While David Pittsinger has a deep resonating singing voice, he comes across as too old for the role of Captain von Trapp. His stolid characterization, while fitting for his detached romancing of Beverly J. Ricci’s Baroness, doesn’t jive with the courting of the younger Maria.
Noteworthy members of the supporting cast include Connecticut favorite R. Bruce Connelly as the wheeler dealer Max Detweiler. The actor’s straightforward approach and jaunty humor add an earnestness to the show. Patricia Schuman is a fine Mother Abbess whose operatic voice is very impressive especially with the Act I closer “Climb Ev’ry Mountain.” The seven children - Kaiya Colquhoun, Taya Diggs, Lily McIntyre, Allsdair McLaren, Emma Needleman, Parker Grey Nelson, and Viviana Velasquez - worked well as a unit, at times rebellious, vulnerable and silly. Special mention goes to Lily McIntyre who portrays the eldest child, Liesl; and Viviana Velasquez as Marta.
Director Jacqueline Hubbard’s staging is inconsistent, but does not take away from the overall entertainment of the musical.
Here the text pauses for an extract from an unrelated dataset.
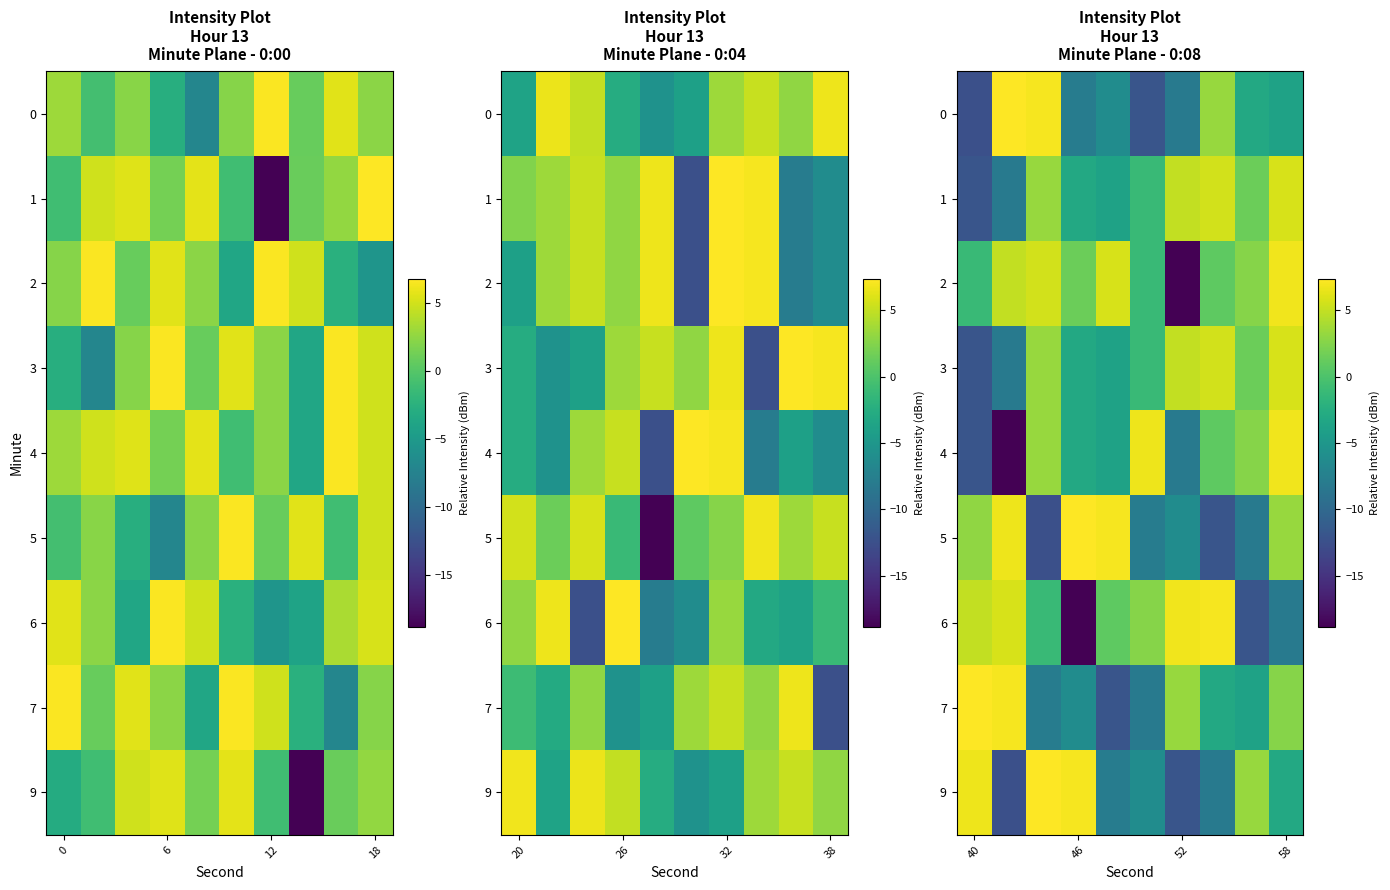

Which series has the widest spread of values?

6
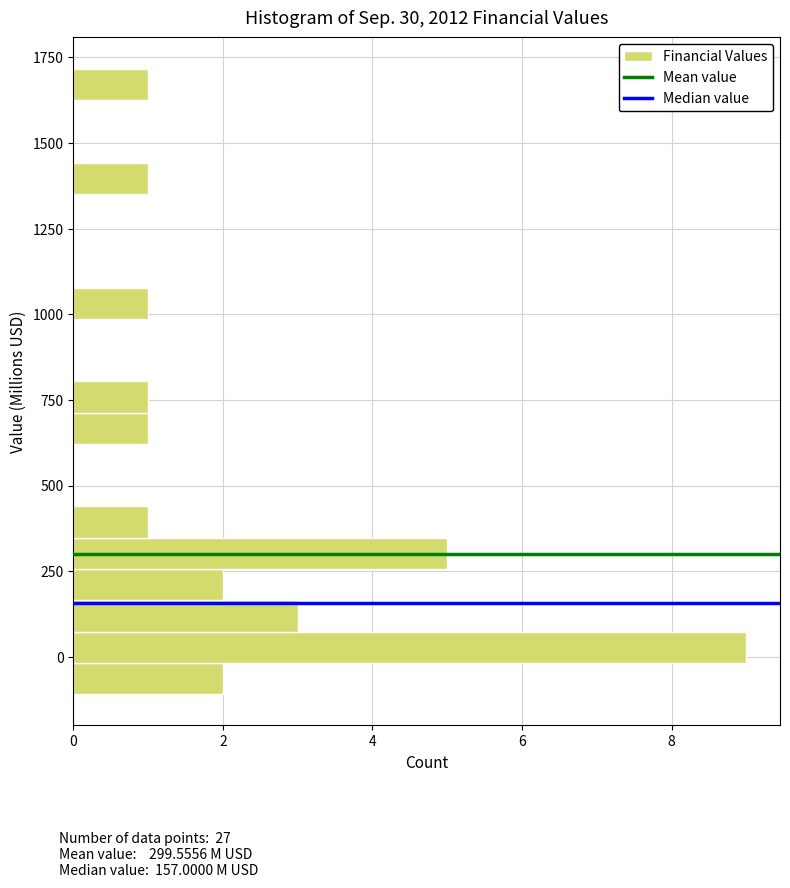

Around what value on the y-axis is the longest bar? Give the approximate position of its centre, as read against the axis.

50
She receives kudos for shepherding a total of 14 children and young adults through the show as the von Trapp kids (each role is double cast). But some scenes fall short in their dramatic thrust and the pacing of the production is occasionally toneless. The Sound of Music is not a dance show, but Choreographer Francasca Webster provides some diverting steps to enhance songs.
Scenic Designer Cully Long has crafted a basic, multi-functional set that is easily reconfigured to the numerous scenes required for the show, even if some scene changeovers take a tad too long.
Lighting Designer Marcus Abbott bathes the production in a pastoral lighting scheme. Costume Designer Kate Bunce has constructed clothing that are representative of Bavarian wear. Her outfits from the discarded curtains are whimsical and charming.